Chissà, forse in occasione del prossimo Congresso, previsto in autunno, che dovrà rinnovare il Politburo e certificare il passaggio di consegne da Hu Jintao a Xi Jinping alla guida del Partito e del Paese. Tanto che una compagnia operante su Internet ha scritto, in un post immediatamente censurato su Weibo ma raccolto dal Telegraph, che ci sarebbe già un regolamento apposito, che potrebbe sconnettere la Cina dal resto del mondo per un lasso di tempo compreso tra tre e 24 ore.
Pensando al contesto politico in cui si è svolto il blocco, l’ipotesi del test sembra in ogni caso la più probabile. Dopo la caduta del potente Bo Xilai, infatti, il regime ha reagito al caos apertosi all’interno del Partito stringendo la sua morsa repressiva sulla Rete e, in particolare, sui social network, dove dal 31 marzo al 3 aprile sono addirittura stati vietati tutti i commenti.

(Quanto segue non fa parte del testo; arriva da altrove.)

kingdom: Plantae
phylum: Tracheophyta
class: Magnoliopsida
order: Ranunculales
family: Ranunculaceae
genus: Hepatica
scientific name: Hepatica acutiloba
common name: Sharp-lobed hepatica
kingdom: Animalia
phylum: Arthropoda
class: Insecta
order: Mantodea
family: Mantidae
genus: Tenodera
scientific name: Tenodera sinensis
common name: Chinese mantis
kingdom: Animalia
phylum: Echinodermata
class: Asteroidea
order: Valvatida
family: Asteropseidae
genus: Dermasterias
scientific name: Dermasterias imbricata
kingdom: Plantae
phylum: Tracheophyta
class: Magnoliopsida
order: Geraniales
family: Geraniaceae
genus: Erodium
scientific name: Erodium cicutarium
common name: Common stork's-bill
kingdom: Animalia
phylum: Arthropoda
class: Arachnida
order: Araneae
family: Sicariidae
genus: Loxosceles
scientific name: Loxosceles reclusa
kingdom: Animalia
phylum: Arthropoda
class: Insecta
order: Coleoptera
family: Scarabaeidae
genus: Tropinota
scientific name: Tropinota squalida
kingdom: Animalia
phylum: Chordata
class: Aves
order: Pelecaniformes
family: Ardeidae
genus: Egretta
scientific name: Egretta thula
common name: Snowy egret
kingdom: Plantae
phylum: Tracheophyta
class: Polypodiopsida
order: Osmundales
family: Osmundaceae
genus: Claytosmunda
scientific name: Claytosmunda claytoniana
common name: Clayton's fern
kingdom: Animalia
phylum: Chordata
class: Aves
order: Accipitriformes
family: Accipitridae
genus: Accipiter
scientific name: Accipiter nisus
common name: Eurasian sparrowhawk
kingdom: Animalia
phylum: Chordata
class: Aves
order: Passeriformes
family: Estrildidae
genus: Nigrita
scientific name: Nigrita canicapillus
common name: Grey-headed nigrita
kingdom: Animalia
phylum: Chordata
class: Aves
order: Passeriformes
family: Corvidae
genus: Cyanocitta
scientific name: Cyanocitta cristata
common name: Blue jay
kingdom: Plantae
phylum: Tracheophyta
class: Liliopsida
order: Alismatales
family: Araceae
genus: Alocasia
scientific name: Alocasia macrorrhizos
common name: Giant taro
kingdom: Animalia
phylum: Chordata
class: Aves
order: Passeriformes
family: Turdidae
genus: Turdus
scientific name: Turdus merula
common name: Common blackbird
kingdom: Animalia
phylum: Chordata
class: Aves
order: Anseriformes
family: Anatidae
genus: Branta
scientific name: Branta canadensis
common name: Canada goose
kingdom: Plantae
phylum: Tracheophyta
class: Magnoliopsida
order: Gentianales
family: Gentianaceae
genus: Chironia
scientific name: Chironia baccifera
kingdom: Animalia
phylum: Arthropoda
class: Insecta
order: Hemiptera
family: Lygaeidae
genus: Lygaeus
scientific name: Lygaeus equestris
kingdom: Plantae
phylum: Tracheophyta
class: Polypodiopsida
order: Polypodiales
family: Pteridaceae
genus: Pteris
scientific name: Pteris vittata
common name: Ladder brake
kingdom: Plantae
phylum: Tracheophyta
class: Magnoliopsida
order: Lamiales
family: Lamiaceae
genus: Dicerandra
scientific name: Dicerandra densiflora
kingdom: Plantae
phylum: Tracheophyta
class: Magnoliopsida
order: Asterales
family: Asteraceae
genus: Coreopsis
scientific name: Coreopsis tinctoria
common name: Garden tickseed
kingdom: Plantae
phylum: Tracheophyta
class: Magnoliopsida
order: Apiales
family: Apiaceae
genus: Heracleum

La guerra è alle indiscrezioni, un calderone che finisce per raccogliere tutte le notizie e i commenti invisi al regime. Oltre 200 mila ’tweet’ «dannosi» sono stati eliminati, 42 siti chiusi solo a partire da marzo. E le principali testate del Paese hanno ricevuto una circolare che prevede sanzioni penali per chi dovesse rivelare per prime le notizie su Weibo, saltando di fatto il consueto scrutinio preventivo del Partito.
E se le autorità si sono finora rifiutate di fornire qualunque spiegazione del blocco, un’ammissione indiretta è nelle parole dell’ufficiale dell’autorità che si occupa di Internet e informazione, Liu Zhengrong: «Stiamo cercando di rendere Internet qualcosa di più utile e credibile per promuovere lo sviluppo economico e sociale della Cina, così da proteggere al meglio il diritto dei cittadini di sapere, la loro partecipazione, espressione e supervisione.» Un ambiente «sano», insomma, solo quando coincide con gli interessi del Partito. In caso contrario, ecco spuntare i “guasti”.